Interactive stdin labeling for evaluating subagent recall quality (M5 milestone). You step through subagent outputs one at a time and assign a verdict.

bash scripts/analyze.sh label <session_id>

Keys during the interactive session:

Key Verdict
c correct
m missed
e extra
w wrong
s skip
q quit and save progress

The session is resumable — quitting and re-running picks up where you left off.

label export

Exports labels to CSV for offline analysis.

# Export labels for one session
bash scripts/analyze.sh label export <session_id>

# Export all labels
bash scripts/analyze.sh label export --all

The CSV includes label_id, session_id, agent_type, verdict, note, and ts columns. Two derived metrics are computed per agent type:

  • precision = correct / (correct + extra + wrong)
  • recall_proxy = correct / (correct + missed)

export

Exports events to an external sink. Behaviour is driven by .claude/observability.json.
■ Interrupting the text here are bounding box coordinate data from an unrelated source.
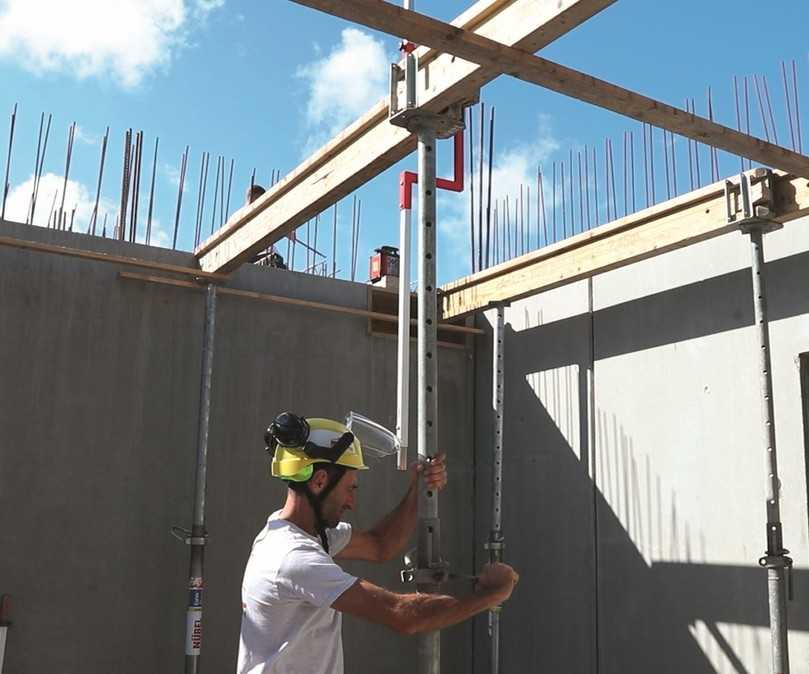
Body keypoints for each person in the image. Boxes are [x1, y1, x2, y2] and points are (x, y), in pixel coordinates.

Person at [237, 412, 519, 674]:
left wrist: (419, 490)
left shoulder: (303, 535)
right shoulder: (294, 557)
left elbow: (380, 544)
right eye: (350, 488)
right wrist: (491, 595)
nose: (351, 502)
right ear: (320, 480)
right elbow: (402, 615)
bash scripts/analyze.sh export

Supported exporters:

  • jsonl (default, no extra dependencies) — writes to .claude/observability/export.jsonl
  • mlflow (opt-in) — requires mlflow installed; guarded with an ImportError so absence of the package does not break the default path

Configure exporters in .claude/observability.json:

{
  "exporters": [
    { "type": "jsonl" },
    { "type": "mlflow", "tracking_uri": "http://localhost:5000", "experiment": "agent-flow" }
  ]
}

Privacy

The loader applies redaction before writing to the database. Patterns covered:

  • AWS access key IDs and secret keys
  • Anthropic API keys (sk-ant- prefix)
  • OpenAI API keys (sk- prefix)
  • GitHub personal access tokens (classic ghp_ and fine-grained github_pat_)
  • Slack bot/user tokens (xoxb-, xoxp-)
  • PEM private key blocks

Redacted values are replaced with a placeholder. To add your own patterns, edit scripts/analyze/redact.py — each pattern is a compiled regex with a named group secret.

Data Locations

Path Description
.claude/observability/events.db Primary SQLite WAL store (append-only by convention)
.claude/observability/events.jsonl Fallback sink when the DB is locked (~30 ms p95 hook latency)
.claude/observability/report.md Latest all-sessions report
.claude/observability/<session_id>.md Per-session report
.claude/observability/export.jsonl JSONL exporter output
.claude/observability/labels-export.csv CSV from label export
.claude/observability.json Exporter configuration

All paths under .claude/observability/ are gitignored.

Turning Off Live Hooks

The live hook sink captures events automatically during every session. To stop collection:

  • Disable hooks: Comment out the four observability entries in hooks/hooks.json (PreToolUse:Agent|Task, the matcherless PostToolUse, SubagentStop, SessionEnd).
  • Remove the database: Delete .claude/observability/events.db; the hooks will recreate it on the next session unless disabled.

The offline transcript parser (load subcommand) works independently of live hooks — you can still load historical JSONL transcripts with hooks disabled.